• [Task goal]: Show every line of the data below that includes the word "MIAMI".

== Exercise data

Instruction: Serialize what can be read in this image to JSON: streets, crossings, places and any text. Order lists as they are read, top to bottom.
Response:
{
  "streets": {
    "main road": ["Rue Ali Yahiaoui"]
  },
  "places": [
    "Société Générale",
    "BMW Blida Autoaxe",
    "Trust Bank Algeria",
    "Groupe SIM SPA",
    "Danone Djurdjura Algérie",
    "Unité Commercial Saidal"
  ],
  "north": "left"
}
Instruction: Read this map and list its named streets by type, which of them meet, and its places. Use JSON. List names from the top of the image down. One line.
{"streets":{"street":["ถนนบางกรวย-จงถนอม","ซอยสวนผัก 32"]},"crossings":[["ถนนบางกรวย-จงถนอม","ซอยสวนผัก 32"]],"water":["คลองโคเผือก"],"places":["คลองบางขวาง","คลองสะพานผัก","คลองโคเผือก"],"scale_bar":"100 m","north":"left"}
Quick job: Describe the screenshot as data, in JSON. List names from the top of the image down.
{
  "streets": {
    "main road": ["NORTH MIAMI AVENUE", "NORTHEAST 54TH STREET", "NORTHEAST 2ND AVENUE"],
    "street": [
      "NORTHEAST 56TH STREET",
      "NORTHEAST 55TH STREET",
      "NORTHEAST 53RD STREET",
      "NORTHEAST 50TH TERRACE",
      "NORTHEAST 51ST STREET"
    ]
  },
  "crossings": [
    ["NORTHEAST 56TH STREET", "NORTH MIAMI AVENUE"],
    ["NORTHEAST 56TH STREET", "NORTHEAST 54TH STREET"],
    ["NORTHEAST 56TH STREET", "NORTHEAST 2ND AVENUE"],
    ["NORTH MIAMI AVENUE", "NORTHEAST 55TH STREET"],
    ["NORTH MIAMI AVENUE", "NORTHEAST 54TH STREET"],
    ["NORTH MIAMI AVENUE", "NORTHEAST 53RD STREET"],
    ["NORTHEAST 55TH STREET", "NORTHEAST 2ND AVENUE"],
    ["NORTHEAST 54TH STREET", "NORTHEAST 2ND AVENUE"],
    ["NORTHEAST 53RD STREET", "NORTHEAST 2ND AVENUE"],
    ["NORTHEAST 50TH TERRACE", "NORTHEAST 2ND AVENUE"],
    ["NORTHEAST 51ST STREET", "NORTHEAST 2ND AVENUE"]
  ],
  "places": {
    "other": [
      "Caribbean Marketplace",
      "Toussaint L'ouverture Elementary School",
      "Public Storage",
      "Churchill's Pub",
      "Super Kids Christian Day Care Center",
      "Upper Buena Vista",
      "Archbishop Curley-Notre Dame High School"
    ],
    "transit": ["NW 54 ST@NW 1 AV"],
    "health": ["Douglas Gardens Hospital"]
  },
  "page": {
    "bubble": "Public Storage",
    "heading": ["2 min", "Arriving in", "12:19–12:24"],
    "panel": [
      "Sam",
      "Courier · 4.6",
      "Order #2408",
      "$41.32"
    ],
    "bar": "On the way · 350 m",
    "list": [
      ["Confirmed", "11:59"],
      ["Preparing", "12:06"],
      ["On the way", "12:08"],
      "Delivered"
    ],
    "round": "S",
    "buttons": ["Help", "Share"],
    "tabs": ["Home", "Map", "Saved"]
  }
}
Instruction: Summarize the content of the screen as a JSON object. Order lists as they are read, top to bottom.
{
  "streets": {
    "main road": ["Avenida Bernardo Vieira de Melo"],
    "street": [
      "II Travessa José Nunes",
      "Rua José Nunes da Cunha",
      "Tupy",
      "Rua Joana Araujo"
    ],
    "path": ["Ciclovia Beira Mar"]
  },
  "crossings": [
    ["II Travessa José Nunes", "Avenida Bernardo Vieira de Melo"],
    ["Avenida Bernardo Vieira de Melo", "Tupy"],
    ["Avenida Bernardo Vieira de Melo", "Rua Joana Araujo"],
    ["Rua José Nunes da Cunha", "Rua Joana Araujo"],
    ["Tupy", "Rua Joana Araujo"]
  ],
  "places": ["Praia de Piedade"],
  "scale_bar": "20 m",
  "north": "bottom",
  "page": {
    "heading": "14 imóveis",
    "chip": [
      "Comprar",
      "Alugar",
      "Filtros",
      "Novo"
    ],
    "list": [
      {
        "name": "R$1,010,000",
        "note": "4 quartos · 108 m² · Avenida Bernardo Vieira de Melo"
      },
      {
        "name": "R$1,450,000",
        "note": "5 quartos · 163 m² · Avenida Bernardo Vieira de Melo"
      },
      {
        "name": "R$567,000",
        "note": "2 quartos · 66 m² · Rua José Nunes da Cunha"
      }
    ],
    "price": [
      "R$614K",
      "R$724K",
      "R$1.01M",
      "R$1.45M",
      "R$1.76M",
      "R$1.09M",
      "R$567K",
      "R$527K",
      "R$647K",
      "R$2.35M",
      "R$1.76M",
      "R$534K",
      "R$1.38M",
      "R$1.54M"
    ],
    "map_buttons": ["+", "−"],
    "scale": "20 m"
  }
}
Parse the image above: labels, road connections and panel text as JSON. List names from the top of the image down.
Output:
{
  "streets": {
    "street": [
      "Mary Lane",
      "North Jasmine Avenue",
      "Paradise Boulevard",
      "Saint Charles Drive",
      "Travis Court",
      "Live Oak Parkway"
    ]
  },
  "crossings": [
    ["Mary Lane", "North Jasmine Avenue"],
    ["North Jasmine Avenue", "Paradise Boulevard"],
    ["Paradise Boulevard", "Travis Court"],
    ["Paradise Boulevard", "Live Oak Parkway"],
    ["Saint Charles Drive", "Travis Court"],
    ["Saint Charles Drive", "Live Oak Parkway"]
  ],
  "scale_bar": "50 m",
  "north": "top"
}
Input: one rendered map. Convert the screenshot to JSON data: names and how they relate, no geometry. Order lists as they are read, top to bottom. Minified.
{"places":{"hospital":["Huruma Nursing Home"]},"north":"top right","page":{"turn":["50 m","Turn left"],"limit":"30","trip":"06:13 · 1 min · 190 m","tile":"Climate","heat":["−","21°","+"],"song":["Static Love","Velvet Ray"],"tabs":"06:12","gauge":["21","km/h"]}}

====

• [Response box]:
    "main road": ["NORTH MIAMI AVENUE", "NORTHEAST 54TH STREET", "NORTHEAST 2ND AVENUE"],
    ["NORTHEAST 56TH STREET", "NORTH MIAMI AVENUE"],
    ["NORTH MIAMI AVENUE", "NORTHEAST 55TH STREET"],
    ["NORTH MIAMI AVENUE", "NORTHEAST 54TH STREET"],
    ["NORTH MIAMI AVENUE", "NORTHEAST 53RD STREET"],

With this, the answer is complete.